• **SOURCE DOCUMENT**:
━━━━━━━━━━━━━━━━━━━━

Reducing FMFO dependence has been central to sustainable feed development for decades; however, our results complicate this narrative by suggesting that this shift may lead to trade-offs. Intuitively, the fish-dominant diet shows larger impacts across ocean pixels, particularly in high forage fish harvest areas like the North Atlantic, Humboldt, and East China Sea (Fig. 2B). Similarly, the plant-dominant diet generally has larger land impacts, notably in Argentina, Brazil, Chile, Russia, and Canada (Fig. 2B). The plant-dominant feed impacts 37,760 km² more habitat globally than the fish-dominant feed (552,924 vs. 515,164 km², respectively).

Additionally, the differences in the mean proportion of habitat impacted per cell are greater on land than in the ocean in either scenario. Average land impacts from the fish-dominant scenario are approximately 12.8 times greater than its ocean impacts, while the plant-dominant scenario’s land impacts are 36.7 times greater than its ocean impacts. The fish-dominant scenario has about 1.4 times greater average ocean impacts than the plant-dominant scenario, while the plant-dominant scenario impacts land habitats over twice as much as the fish-dominant scenario (∼2.04 times higher). Thus, overall, greater agricultural dependence for feed provisioning appears to have amplified impacts on terrestrial taxa.

Our results suggest that transitions from FMFO may have disproportionately shifted the biodiversity impacts of aquafeed production to terrestrial taxa. Aquaculture represents over half of the world’s aquatic animal production, and understanding how changes in aquafeed sourcing – particularly for key species like salmon – affect the spatial distribution of biodiversity impacts is crucial for addressing the global biodiversity crisis.

━━━━━━━━━━━━━━━━━━━━

• **RECORDED INFORMATION**:
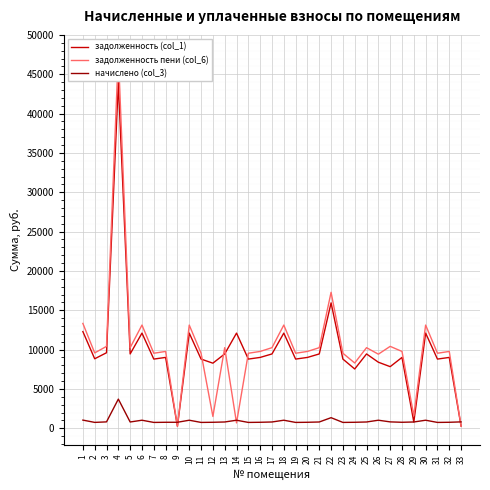

How many lines are shown in the chart?

3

━━━━━━━━━━━━━━━━━━━━

• **REQUIREMENT 1**: In the aquafeed biodiversity passage, how much habitat does the plant-dominant feed impact globally?
• **REQUIREMENT 2**: Extend the passage on aquafeed biodiversity impacts, starting after its last sentence.

• **TASK OUTPUT 1**: 552,924 km²

• **TASK OUTPUT 2**:
These methods and the findings of this study can guide the development of strategies to promote the sustainable growth of aquaculture while meeting biodiversity objectives. This methodology also lays the groundwork for future research into other food systems, as aquafeed impacts extend beyond salmon, and FMFO is increasingly replaced by similar agricultural ingredients in various animal feeds. To date, no other spatially explicit global biodiversity assessment of animal feeds exists, and we provide a new approach for examining these impacts.

Historically, shifts away from wild-sourced FMFO have been seen as key to sustainability. While previous studies have identified that marine ingredients typically exert lower midpoint impacts (i.e., pressures), our findings are novel because they calculate impact rather than pressures. We find average and total impacts are higher under a plant-dominant than a fish-dominant feed scenario, with terrestrial taxa generally more heavily impacted than marine species. This distinction underscores the importance of critically evaluating ingredients in aquafeeds, as continued shifts from FMFO may not guarantee better biodiversity outcomes.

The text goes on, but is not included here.